TEXT PROVIDED:
# # # #
Initial reservoir pressure

302.06 Bar

Porosity

0.18

Horizontal permeability

60 mD

Vertical permeability

10 mD

Density of liquid hydrocarbon at the surface conditions

640 kg/m3

Density of water at the surface conditions

1009 kg/m3

Density of gas at the surface conditions

0.84 kg/m3

These characteristics have been employed to build the reservoir model

Results and discussion

Figure 5a–d shows the final errors in the oil reservoir history matching results from different observed data sets. The figures illustrate the errors in the simulated oil production, gas production, porosity and permeability, respectively.
Fig. 5

Final errors of the history matching in estimating: a oil production; b gas production; c porosity; and d permeability for all the employed data sets for the oil reservoir (“sys” and “rand” refer to systematic and random errors, respectively). Systematic error has had a considerable effect on the history matching

The plots clearly illustrate the substantial effect of systematic errors on history matching, with a contradictory suggestion that the effect of random errors is insignificant. While history matching errors of all of the considered parameters (oil production, gas production, porosity, and permeability) are less than 2% when systematic error is 0% and random error is 10%, they increase to more than 9% for the opposite case when systematic error is 10% and random error is 0%. Therefore, based on the results, an increase in the systematic error (i.e. decreasing trueness) is seen to cause a significant increase in the history matching error for all the investigated parameters. However, all the simulation results show that increasing random error (i.e. decreasing precision) does not have a major effect on history matching. Unexpectedly, for the oil production, gas production, and porosity, we see a decrease in the history matching errors with the increase in the random error when the systematic error is more than 2%. Therefore, the results show that in this region, not only does the lower precision of the flowmeter not increase the error in history matching, but the results are seen to be improved by a dampening in the effect of the systematic errors. This dampening effect can be a consequence of the normal distribution of the random errors.
# # # #
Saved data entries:

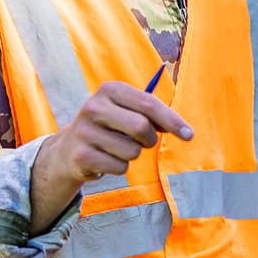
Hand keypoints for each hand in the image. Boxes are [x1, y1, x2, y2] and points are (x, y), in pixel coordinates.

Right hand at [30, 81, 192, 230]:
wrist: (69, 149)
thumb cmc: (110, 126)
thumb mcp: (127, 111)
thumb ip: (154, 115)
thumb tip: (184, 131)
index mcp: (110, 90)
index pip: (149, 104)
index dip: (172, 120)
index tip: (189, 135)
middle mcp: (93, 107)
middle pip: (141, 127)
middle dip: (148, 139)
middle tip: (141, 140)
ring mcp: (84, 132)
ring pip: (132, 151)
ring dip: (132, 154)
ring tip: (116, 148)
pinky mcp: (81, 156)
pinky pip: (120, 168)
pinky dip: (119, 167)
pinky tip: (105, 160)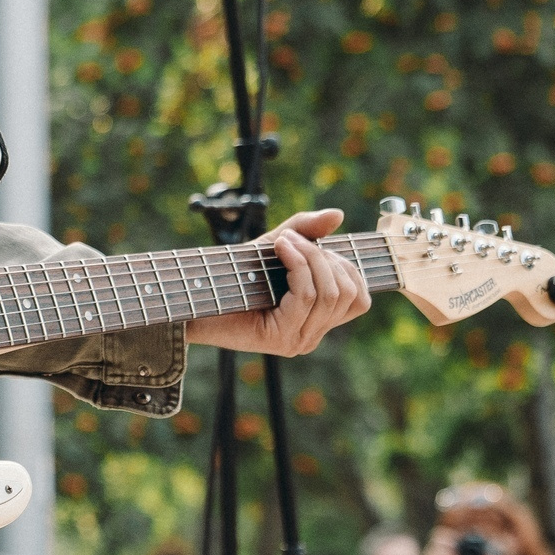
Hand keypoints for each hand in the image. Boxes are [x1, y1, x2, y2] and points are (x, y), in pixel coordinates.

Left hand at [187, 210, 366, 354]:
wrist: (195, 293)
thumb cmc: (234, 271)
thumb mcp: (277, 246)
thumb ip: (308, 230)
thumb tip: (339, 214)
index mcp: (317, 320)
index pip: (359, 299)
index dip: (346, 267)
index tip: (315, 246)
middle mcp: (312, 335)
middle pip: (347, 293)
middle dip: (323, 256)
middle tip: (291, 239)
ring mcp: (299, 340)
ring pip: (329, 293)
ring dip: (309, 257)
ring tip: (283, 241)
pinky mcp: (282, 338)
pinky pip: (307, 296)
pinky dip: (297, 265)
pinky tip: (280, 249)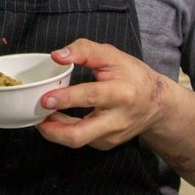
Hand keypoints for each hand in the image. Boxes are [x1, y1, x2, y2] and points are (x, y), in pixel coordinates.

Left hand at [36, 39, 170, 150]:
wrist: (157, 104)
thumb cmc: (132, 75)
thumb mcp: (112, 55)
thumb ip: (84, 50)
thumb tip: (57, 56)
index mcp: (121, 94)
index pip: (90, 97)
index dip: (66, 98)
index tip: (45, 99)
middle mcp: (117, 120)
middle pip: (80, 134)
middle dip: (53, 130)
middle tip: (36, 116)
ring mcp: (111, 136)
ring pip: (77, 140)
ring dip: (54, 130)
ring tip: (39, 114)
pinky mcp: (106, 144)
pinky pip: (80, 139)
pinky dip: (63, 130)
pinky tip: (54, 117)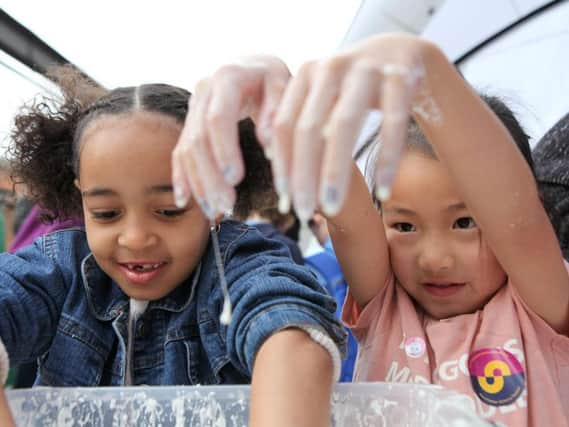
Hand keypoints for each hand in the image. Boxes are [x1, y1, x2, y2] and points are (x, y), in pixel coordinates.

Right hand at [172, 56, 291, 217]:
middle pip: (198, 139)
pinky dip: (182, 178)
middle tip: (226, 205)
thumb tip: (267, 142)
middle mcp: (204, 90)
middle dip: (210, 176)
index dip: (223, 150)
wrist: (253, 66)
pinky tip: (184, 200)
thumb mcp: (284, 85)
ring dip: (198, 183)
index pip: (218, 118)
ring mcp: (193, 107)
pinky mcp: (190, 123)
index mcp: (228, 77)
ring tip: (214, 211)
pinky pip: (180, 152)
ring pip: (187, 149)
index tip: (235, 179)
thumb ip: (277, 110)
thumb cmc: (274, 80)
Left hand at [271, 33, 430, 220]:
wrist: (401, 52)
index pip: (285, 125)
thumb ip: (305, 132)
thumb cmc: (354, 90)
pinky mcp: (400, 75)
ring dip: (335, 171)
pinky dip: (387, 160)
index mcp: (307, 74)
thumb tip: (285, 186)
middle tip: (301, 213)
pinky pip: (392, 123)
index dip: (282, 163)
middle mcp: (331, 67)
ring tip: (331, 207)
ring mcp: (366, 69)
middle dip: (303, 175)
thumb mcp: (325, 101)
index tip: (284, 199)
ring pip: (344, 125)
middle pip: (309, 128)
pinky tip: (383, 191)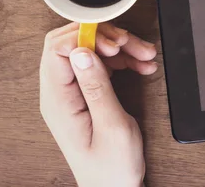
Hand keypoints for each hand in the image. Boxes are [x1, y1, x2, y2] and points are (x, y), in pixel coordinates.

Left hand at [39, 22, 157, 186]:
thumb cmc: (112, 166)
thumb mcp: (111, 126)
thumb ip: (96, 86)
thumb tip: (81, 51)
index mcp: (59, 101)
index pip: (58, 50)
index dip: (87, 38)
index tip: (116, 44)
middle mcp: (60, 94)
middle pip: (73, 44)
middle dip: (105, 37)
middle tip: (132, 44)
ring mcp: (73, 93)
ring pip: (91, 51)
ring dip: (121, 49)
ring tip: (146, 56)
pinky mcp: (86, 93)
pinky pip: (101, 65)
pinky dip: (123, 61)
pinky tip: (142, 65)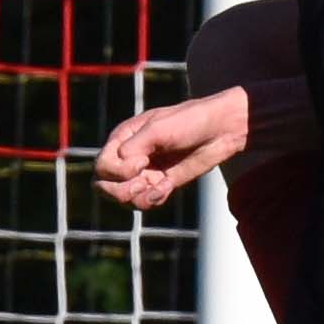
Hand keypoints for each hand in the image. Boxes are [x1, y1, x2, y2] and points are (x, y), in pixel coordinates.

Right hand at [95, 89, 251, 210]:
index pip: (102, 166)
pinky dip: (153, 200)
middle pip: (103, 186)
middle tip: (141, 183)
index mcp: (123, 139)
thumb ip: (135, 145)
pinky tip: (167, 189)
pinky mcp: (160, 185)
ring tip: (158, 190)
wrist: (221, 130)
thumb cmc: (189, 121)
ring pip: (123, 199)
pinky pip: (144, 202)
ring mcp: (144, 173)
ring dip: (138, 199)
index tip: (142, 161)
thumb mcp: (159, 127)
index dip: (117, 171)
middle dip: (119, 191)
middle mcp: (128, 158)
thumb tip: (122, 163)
# # # #
TASK INSTRUCTIONS:
1) From the reservoir history matching text, reproduce the part that opens with the words containing "Results and discussion" and closes with "and permeability, respectively.", substituting "residual errors" for "final errors".
2) Render this sentence from the reservoir history matching text in Spanish: "This dampening effect can be a consequence of the normal distribution of the random errors."

ANSWER SECTION:
1)
Results and discussion

Figure 5a–d shows the residual errors in the oil reservoir history matching results from different observed data sets. The figures illustrate the errors in the simulated oil production, gas production, porosity and permeability, respectively.

2) Este efecto de amortiguación puede ser una consecuencia de la distribución normal de los errores aleatorios.